Correlation_id mismatch between Workhorse and Rails logs

Problem statement

Under some conditions yet to be discovered, Workhorse and Rails end up using different correlation_id values for the same transaction. This makes it more difficult and time-consuming to trace a transaction across service layers.

For at least the last 7 days (probably longer), this correlation_id mismatch has been affecting HTTP requests to Repositories::GitHttpController.

Example

To demonstrate the problem, run a git-over-http command on some distinctive repo (in this example an empty repo I created recently). In Kibana, query the relevant timespan on the index for workhorse (pubsub-workhorse-inf-gprd-*), showing requests involving that repo (filtering to your client IP address if necessary). Repeat the equivalent Kibana query on the index for rails (pubsub-rails-inf-gprd-*). Note that the json.correlation_id field has different values (and different formats) in workhorse versus rails.

Client command:

Any client-side git-over-http command will suffice. Here we run a git clone on a distinctive repo.

msmiley@saoirse:~$ date -u ; git clone https://gitlab.com/msmiley/test-966.git 
Thu Sep 17 00:16:46 UTC 2020
Cloning into 'test-966'...
remote: Enumerating objects: 3, done.
remote: Counting objects: 100% (3/3), done.
remote: Total 3 (delta 0), reused 0 (delta 0), pack-reused 0
Unpacking objects: 100% (3/3), done.

Workhorse log entries:

https://log.gprd.gitlab.net/goto/126f29f1f656f9a221b1b7b60a7577d1

Screenshot_from_2020-09-16_17-32-31

Rails log entries:

These correspond to the above but using distinct correlation_id values.

https://log.gprd.gitlab.net/goto/5ee40923622f2235c79d28b2327fae05

Screenshot_from_2020-09-16_17-33-08

Background

Ideally to support tracing across service calls we want a trace id (correlation_id) to be set as early in the call chain as possible, but because there are multiple ways for requests to enter the system, several components are capable of generating a new correlation_id if one does not already exist on the incoming request.

The most common generator of correlation_ids is Workhorse, which uses the golang version of LabKit to generate a base64-encoded 11-character string representing a random 64-bit integer (e.g. NkD7IkM5XY4 from the above example).

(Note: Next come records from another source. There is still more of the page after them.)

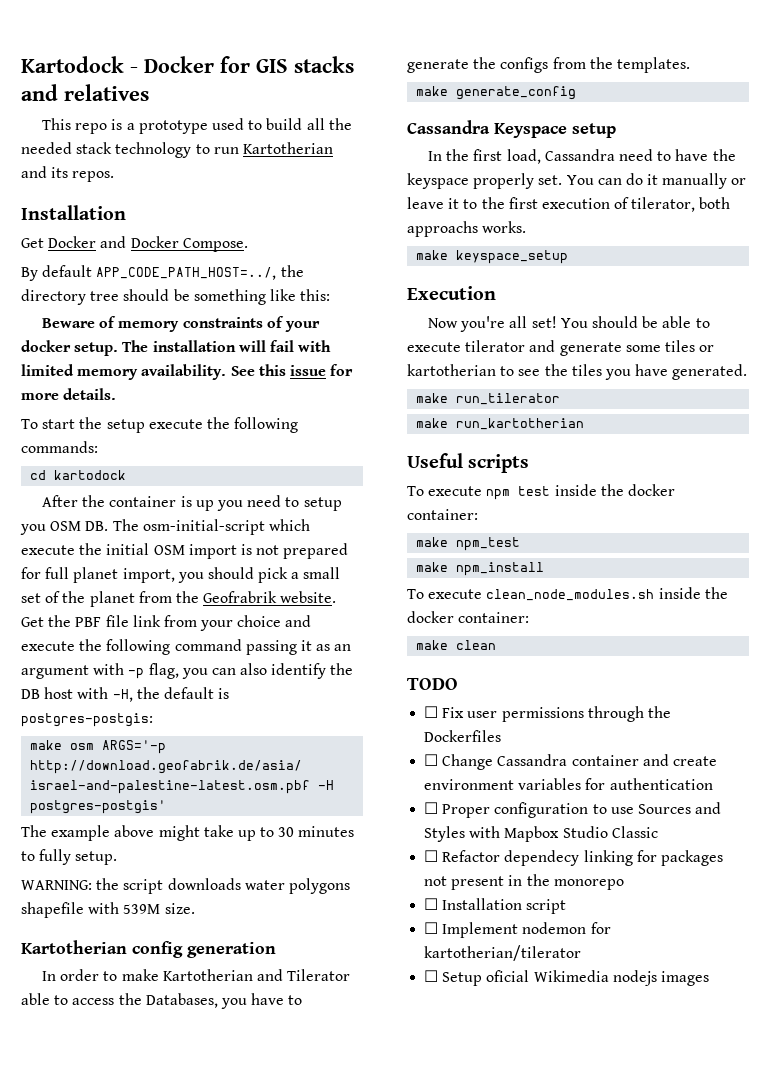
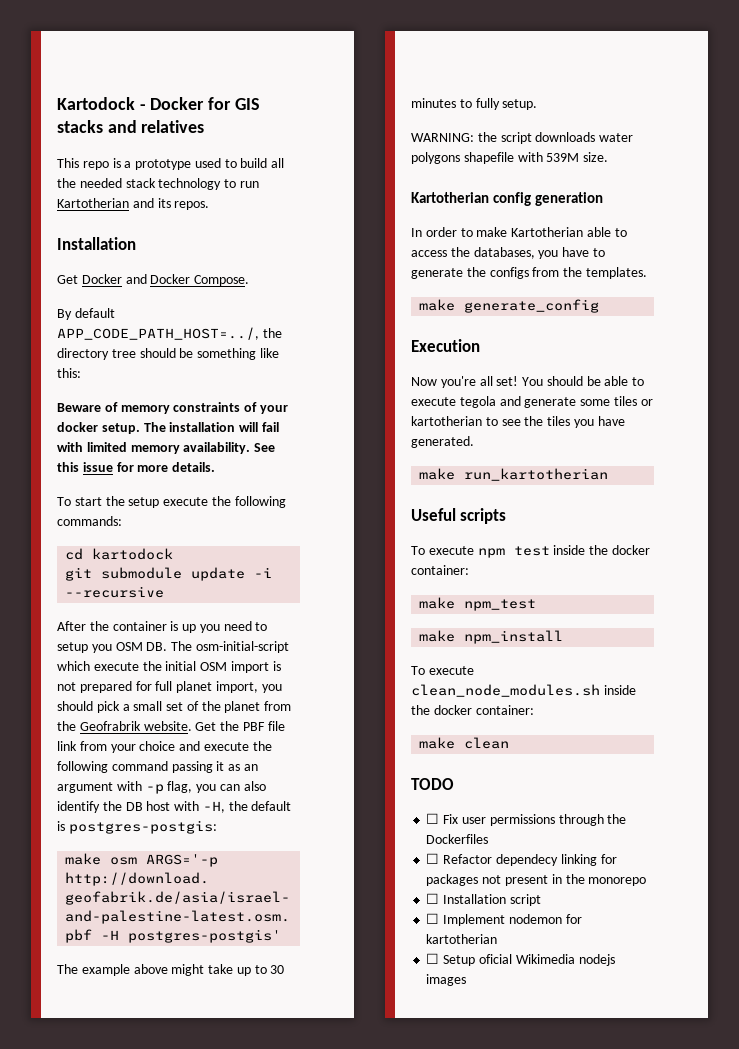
(127, 475) none -> [65,567,273,581] [65,586,165,598] // git submodule update -i --recursive
[257,969,351,981] and Tilerator -> (584, 232) none
[145,993,218,1008] Databases, -> [473,247,535,259] databases,
[407,120,616,138] [428,149,736,164] [407,173,747,189] [407,197,731,212] [407,221,527,237] [416,250,569,264] // Cassandra Keyspace setup // In the first load, Cassandra need to have the keyspace properly set. You can do it manually or leave it to the first execution of tilerator, both approachs works. // make keyspace_setup -> (600, 306) none
[465,340,526,352] tilerator -> [459,396,496,408] tegola
[416,393,561,405] // make run_tilerator -> (474, 442) none
[424,754,717,770] [424,778,713,790] [424,802,722,818] [424,826,658,842] // ☐ Change Cassandra container and create environment variables for authentication // ☐ Proper configuration to use Sources and Styles with Mapbox Studio Classic -> (489, 839) none
[424,945,582,961] kartotherian/tilerator -> [426,934,498,944] kartotherian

Another correlation_id generator is the ruby version of LabKit, which generates a 128-bit hex string by calling SecureRandom.hex (e.g. 36aeacd2d3bb6a2cb7c9d8c3717ced0b). The GitLab Rails app uses LabKit's correlation_id in places like class ApplicationController, but that is not what generates the correlation_id values we see in the example above.

A third format of correlation_id is a UUID (e.g. fdbc97f4-76f4-4646-a531-8c5f03927b53 from the above example). I am not sure where this gets generated.